▶ _WORK TO DO_: Print out the material that follows word for word.

▶ _GIVEN ENTRIES_:
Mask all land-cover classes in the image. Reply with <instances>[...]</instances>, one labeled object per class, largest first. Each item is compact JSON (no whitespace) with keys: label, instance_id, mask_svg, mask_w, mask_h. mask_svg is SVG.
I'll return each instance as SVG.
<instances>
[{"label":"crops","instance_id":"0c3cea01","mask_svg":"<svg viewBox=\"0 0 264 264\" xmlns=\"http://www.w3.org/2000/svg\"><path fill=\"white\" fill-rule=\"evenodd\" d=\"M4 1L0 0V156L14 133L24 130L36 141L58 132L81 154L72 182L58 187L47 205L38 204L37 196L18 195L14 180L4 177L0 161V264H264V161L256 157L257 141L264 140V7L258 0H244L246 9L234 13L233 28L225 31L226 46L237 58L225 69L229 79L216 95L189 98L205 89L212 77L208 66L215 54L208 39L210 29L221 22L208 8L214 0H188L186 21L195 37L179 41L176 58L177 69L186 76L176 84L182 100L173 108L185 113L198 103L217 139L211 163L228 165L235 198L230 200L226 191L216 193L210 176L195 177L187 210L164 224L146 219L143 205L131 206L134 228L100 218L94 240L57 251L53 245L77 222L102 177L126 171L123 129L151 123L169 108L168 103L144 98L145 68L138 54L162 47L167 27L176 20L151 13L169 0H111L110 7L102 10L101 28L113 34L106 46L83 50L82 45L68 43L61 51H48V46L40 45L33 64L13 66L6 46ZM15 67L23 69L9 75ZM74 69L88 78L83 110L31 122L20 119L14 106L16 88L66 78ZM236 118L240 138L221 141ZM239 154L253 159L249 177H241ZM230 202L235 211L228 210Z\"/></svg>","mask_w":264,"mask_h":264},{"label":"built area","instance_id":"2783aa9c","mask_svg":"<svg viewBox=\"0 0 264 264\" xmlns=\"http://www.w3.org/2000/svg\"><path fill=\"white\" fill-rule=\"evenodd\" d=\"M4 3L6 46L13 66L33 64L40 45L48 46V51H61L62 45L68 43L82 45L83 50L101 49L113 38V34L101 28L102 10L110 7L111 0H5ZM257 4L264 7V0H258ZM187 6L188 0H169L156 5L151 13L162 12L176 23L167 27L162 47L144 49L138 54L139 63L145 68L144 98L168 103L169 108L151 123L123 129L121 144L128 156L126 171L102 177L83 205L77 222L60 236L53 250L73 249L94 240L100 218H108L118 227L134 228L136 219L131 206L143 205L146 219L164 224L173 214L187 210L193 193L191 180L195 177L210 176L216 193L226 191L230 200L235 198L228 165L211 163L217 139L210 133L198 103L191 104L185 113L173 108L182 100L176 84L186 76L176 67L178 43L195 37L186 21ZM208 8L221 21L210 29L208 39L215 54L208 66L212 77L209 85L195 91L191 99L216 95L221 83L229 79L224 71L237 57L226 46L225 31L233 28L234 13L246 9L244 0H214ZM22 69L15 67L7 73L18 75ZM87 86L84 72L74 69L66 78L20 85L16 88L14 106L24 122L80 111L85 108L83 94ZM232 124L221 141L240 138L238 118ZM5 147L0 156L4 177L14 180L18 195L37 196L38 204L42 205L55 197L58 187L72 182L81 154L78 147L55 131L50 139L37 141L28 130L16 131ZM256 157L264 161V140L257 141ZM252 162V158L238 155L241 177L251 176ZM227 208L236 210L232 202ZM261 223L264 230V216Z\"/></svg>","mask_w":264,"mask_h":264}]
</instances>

▶ _WORKED ANSWER_:
Mask all land-cover classes in the image. Reply with <instances>[...]</instances>, one labeled object per class, largest first. Each item is compact JSON (no whitespace) with keys: label, instance_id, mask_svg, mask_w, mask_h. mask_svg is SVG.
I'll return each instance as SVG.
<instances>
[{"label":"crops","instance_id":"0c3cea01","mask_svg":"<svg viewBox=\"0 0 264 264\" xmlns=\"http://www.w3.org/2000/svg\"><path fill=\"white\" fill-rule=\"evenodd\" d=\"M4 1L0 0V156L14 133L24 130L36 141L58 132L81 154L72 182L58 187L47 205L38 204L37 196L18 195L14 180L4 177L0 161V264H264V161L256 157L257 141L264 140V7L258 0H244L246 9L234 13L233 28L225 31L226 46L237 58L225 69L229 79L216 95L189 98L205 89L212 77L208 66L215 54L208 39L210 29L221 22L208 8L214 0H188L186 21L195 37L179 41L176 58L177 69L186 76L176 84L182 100L173 108L185 113L198 103L217 139L211 163L228 165L235 198L230 200L226 191L216 193L210 176L195 177L187 210L164 224L146 219L143 205L131 206L134 228L100 218L94 240L57 251L53 245L77 222L102 177L126 171L123 129L151 123L169 108L168 103L144 98L145 68L138 54L162 47L167 27L176 20L151 13L169 0H111L110 7L102 10L101 28L113 34L106 46L83 50L82 45L68 43L61 51H48V46L40 45L33 64L13 66L6 46ZM15 67L23 69L9 75ZM74 69L88 78L83 110L31 122L20 119L14 106L16 88L66 78ZM236 118L240 138L221 141ZM239 154L253 159L249 177H241ZM230 202L235 211L228 210Z\"/></svg>","mask_w":264,"mask_h":264},{"label":"built area","instance_id":"2783aa9c","mask_svg":"<svg viewBox=\"0 0 264 264\" xmlns=\"http://www.w3.org/2000/svg\"><path fill=\"white\" fill-rule=\"evenodd\" d=\"M4 3L6 46L13 66L33 64L40 45L48 46V51H61L62 45L68 43L82 45L83 50L101 49L113 38V34L101 28L102 10L110 7L111 0H5ZM257 4L264 7V0H258ZM187 6L188 0H169L156 5L151 13L162 12L176 23L167 27L162 47L144 49L138 54L139 63L145 68L144 98L168 103L169 108L151 123L123 129L121 144L128 156L126 171L102 177L83 205L77 222L60 236L53 250L73 249L94 240L100 218H108L118 227L134 228L136 219L131 206L143 205L146 219L164 224L173 214L187 210L193 193L191 180L195 177L210 176L216 193L226 191L230 200L235 198L228 165L211 163L217 139L210 133L198 103L191 104L185 113L173 108L182 100L176 84L186 76L176 67L178 43L195 37L186 21ZM208 8L221 21L210 29L208 39L215 54L208 66L212 77L209 85L195 91L191 99L216 95L221 83L229 79L224 71L237 57L226 46L225 31L233 28L234 13L246 9L244 0H214ZM22 69L15 67L7 73L18 75ZM87 86L84 72L74 69L66 78L20 85L16 88L14 106L24 122L80 111L85 108L83 94ZM232 124L221 141L240 138L238 118ZM5 147L0 156L4 177L14 180L18 195L37 196L38 204L42 205L55 197L58 187L72 182L81 154L78 147L55 131L50 139L37 141L28 130L16 131ZM256 157L264 161V140L257 141ZM252 162V158L238 155L241 177L251 176ZM227 208L236 210L232 202ZM261 223L264 230V216Z\"/></svg>","mask_w":264,"mask_h":264}]
</instances>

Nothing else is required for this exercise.